1. A device for automatically switching endian order between a computer and a peripheral device, the computer having a microprocessor and a first register for temporarily storing the data that the microprocessor accessed, the peripheral device having a second register for accessing the peripheral device data, the computer accessing the peripheral device based on data signal, address signal, and control signal, the device for automatically switching endian order comprising:

an address decoder for receiving and decoding the address signal from the computer to determine whether the address to be accessed by the computer is at a predefined memory space; and

an endian converter connected to the first register of the computer and the second register of the peripheral device for writing data stored in the first register to the second register, or writing data stored in the second register to the first register, wherein, when the address decoder determines that the address to be accessed by the computer is at the predefined memory space, the endian converter writes the little-endian and the big-endian of the first register to the big-endian and the little-endian of the second register, or writes the little-endian and the big-endian of the second register to the big-endian and the little-endian of the first register; otherwise, the endian converter writes the little-endian and the big-endian of the first register to the little-endian and the big-endian of the second register, or writes the little-endian and the big-endian of the second register to the little-endian and the big-endian of the first register.

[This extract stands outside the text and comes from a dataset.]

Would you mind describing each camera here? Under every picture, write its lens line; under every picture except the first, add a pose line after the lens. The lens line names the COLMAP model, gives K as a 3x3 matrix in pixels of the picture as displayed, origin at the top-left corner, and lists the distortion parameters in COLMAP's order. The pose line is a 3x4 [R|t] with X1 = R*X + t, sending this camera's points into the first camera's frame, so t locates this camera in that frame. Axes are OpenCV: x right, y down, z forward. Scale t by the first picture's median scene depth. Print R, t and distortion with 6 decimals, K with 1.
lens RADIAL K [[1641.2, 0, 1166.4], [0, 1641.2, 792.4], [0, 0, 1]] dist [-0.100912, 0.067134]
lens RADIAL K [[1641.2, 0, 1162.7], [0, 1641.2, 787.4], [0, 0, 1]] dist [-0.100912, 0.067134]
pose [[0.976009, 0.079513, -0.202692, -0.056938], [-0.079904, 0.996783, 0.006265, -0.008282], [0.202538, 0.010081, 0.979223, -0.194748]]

2. The device for automatically switching endian order as claimed in claim 1, wherein the address decoder further receives the control signal from the computer, and, based on whether the control signal enables the peripheral device, determines whether the address to be accessed by the computer is at the predefined memory space.

3. The device for automatically switching endian order as claimed in claim 1, wherein the endian converter is a complex programmable logic device (CPLD).

4. The device for automatically switching endian order as claimed in claim 3, wherein the endian converter further comprises:

a first switch unit connected to the little-endian of the first register and the little-endian of the second register;

a second switch unit connected to the big-endian of the first register and the big-endian of the second register;

a third switch unit connected to the little-endian of the first register and the big-endian of the second register; and

a fourth switch unit connected to the big-endian of the first register and the little-endian of the second register;

wherein, when the address decoder determines that the address to be accessed by the computer is at the predefined memory space, the first switch unit and second switch unit are disconnected, and the third switch unit and the fourth switch unit are connected; otherwise, the first switch unit and second switch unit are conducted, and the third switch unit and the fourth switch unit are disconnected.

5. The device for automatically switching endian order as claimed in claim 1, wherein the peripheral device is PCMCIA card.

6. The device for automatically switching endian order as claimed in claim 5, wherein the predefined memory space is mapping to the I/O space of the PCMCIA card.